Alphadyne Asset Management LP
- Company type: Private
- Industry: Investment management
- Founded: 2005; 21 years ago
- Founders: Philippe Khuong-Huu; Bart Broadman;
- Headquarters: 17 State Street, New York City, U.S.
- Key people: Joseph Regan (CEO); Philippe Khuong-Huu (CIO);
- Products: Hedge funds Alternative investments
- AUM: US$9.1 billion (April 2023)
- Number of employees: 87 (2023)
- Website: adyne.com

= Alphadyne Asset Management =

New York Hedge Fund

Alphadyne Asset Management (Alphadyne) is an American hedge fund management firm headquartered in New York City. The firm's focuses on global macro and fixed-income relative-value investing strategies.

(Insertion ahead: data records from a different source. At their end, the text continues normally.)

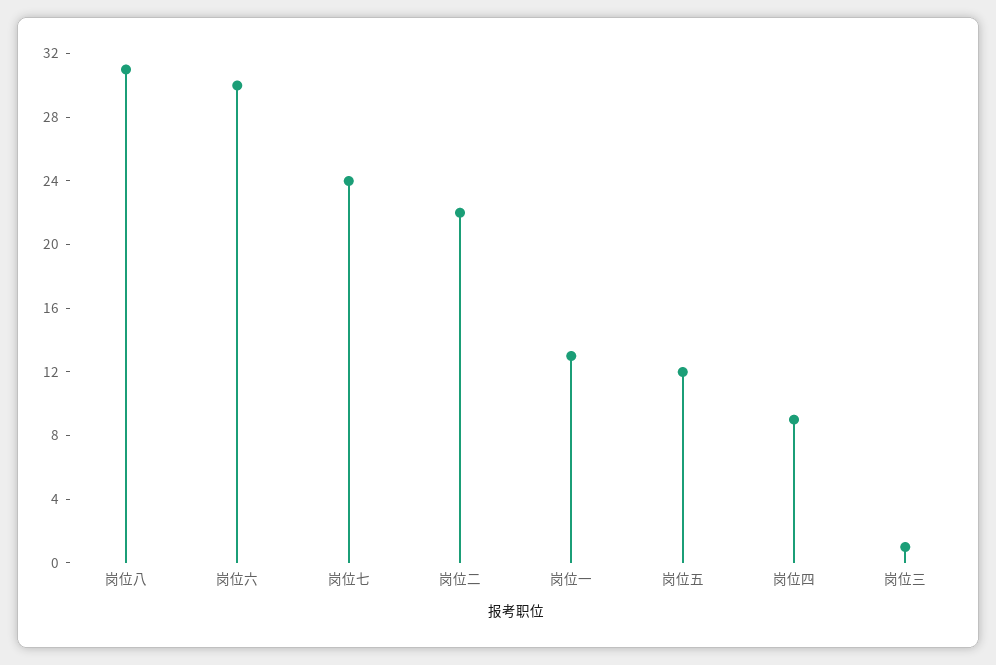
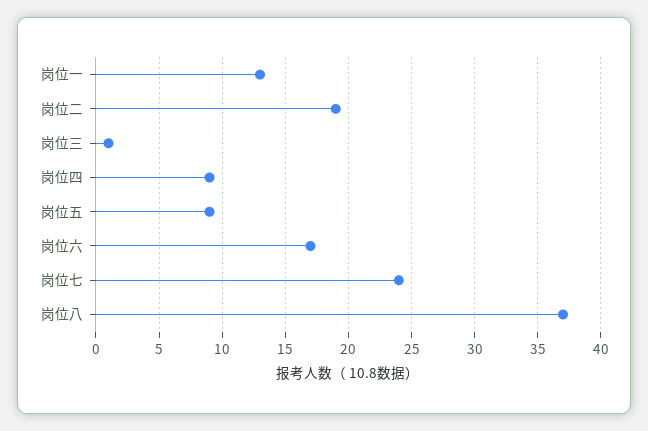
岗位八: 31 -> 37
岗位六: 30 -> 17
岗位二: 22 -> 19
岗位五: 12 -> 9

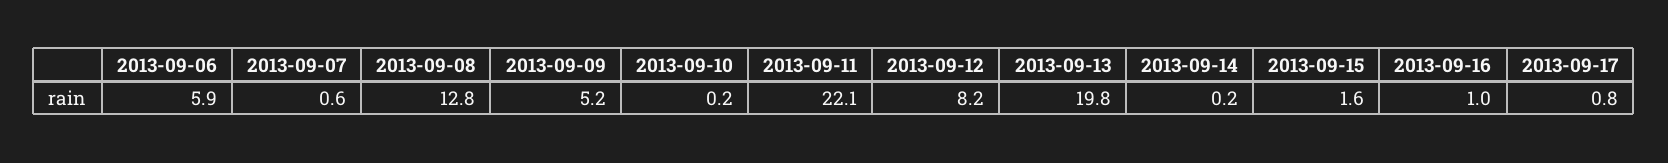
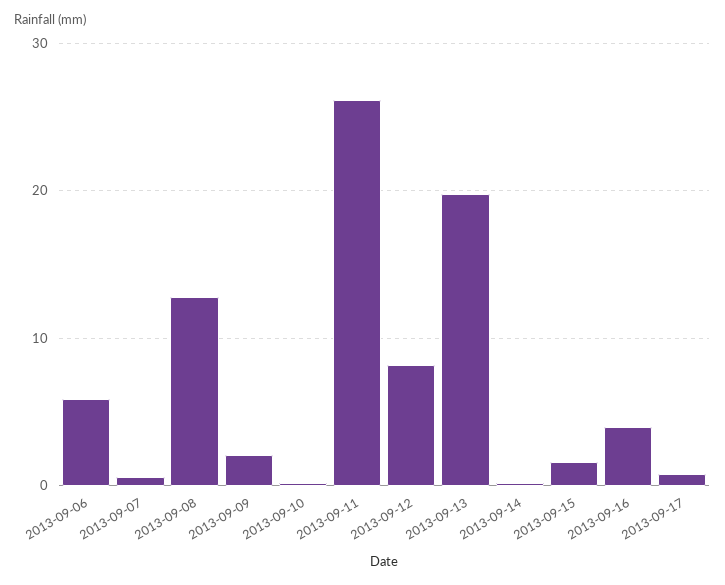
2013-09-09: 5.2 -> 2
2013-09-11: 22.1 -> 26
2013-09-16: 1 -> 4

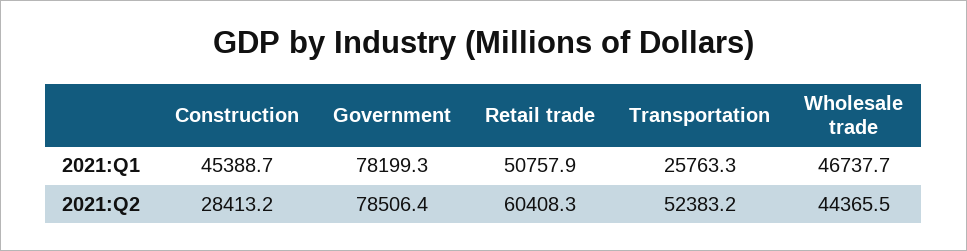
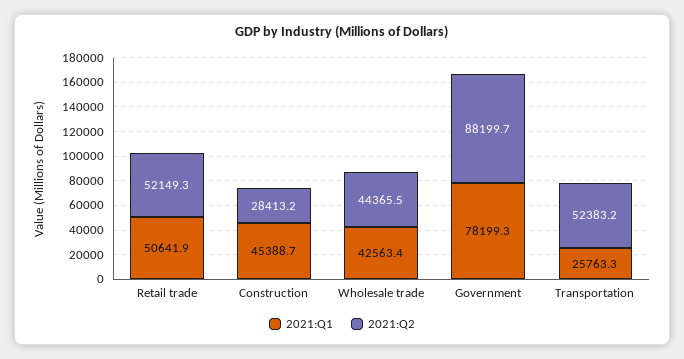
2021:Q1, Retail trade: 50757.9 -> 50641.9
2021:Q1, Wholesale trade: 46737.7 -> 42563.4
2021:Q2, Government: 78506.4 -> 88199.7
2021:Q2, Retail trade: 60408.3 -> 52149.3

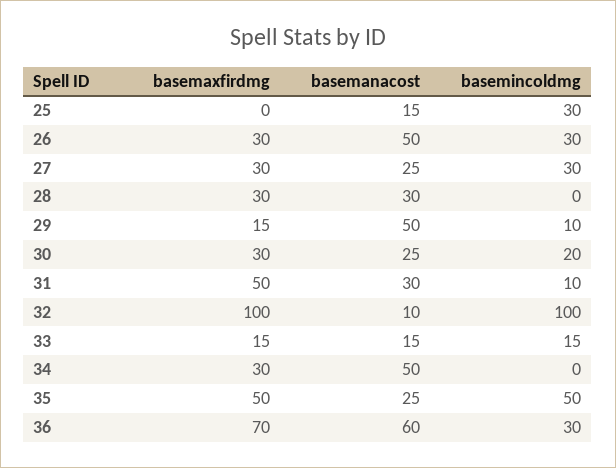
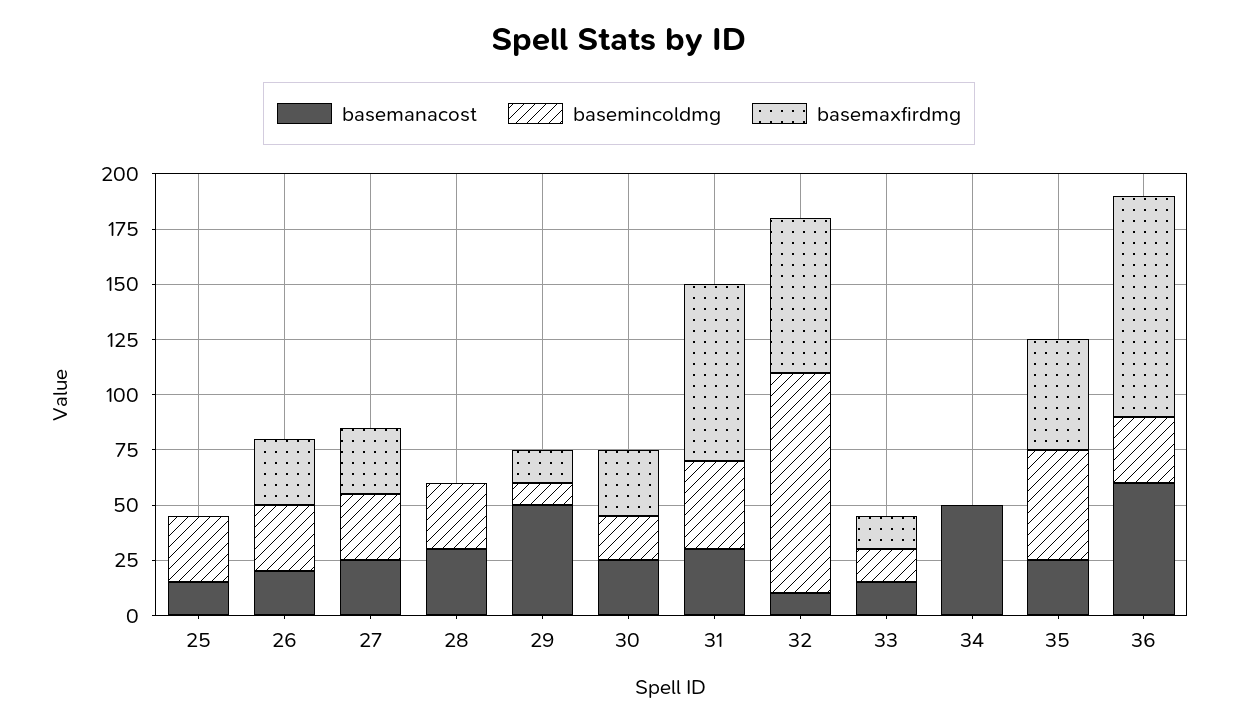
basemanacost, 26: 50 -> 20
basemaxfirdmg, 28: 30 -> 0
basemincoldmg, 28: 0 -> 30
basemaxfirdmg, 31: 50 -> 80
basemincoldmg, 31: 10 -> 40
basemaxfirdmg, 32: 100 -> 70
basemaxfirdmg, 34: 30 -> 0
basemaxfirdmg, 36: 70 -> 100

Outside the U.S., Alphadyne has offices in London, Copenhagen, Tokyo, Hong Kong and Singapore.

== Background ==

Alphadyne was co-founded in 2005 by Philippe Khuong-Huu and Bart Broadman. Khuong-Huu was previously the head of global interest rate products group at Goldman Sachs while Broadman was vice chairman of Asia–Pacific at JPMorgan Chase. They were joined by four partners from their former firms.

In October 2009, Risk magazine named Alphadyne hedge fund manager of the year for its ability to manage risk and returns during the 2008 financial crisis.

In 2017, Alphadyne spun-off its Asian team into a new firm Astignes Capital that would be based in Singapore and focus on economic trends in Asia. Co-founder Broadman would move to the new firm to become its CIO.

In August 2021, it was reported that the firm's flagship fund, Alphadyne International Master Fund lost about 10% that year due to short squeeze in the global bond market and its bad bets on rising interest rates. This came as a surprise as the fund never had an annual loss since its inception in 2006. Its losses extended to 22% in November that year.

In 2022, the Alphadyne Global Rates fund returned 17% for the year. The firm had increased its Asian presence with one-third of its investment team being based in Asia as part of its investment strategy.

In November 2023, ransomware group LockBit claimed responsibility for hacking Alphadyne stating it had to make an unspecified payment by the deadline or it will publish the stolen data online.

During the COVID-19 pandemic, the firm has created the Alphadyne Foundation that award grants to arts groups.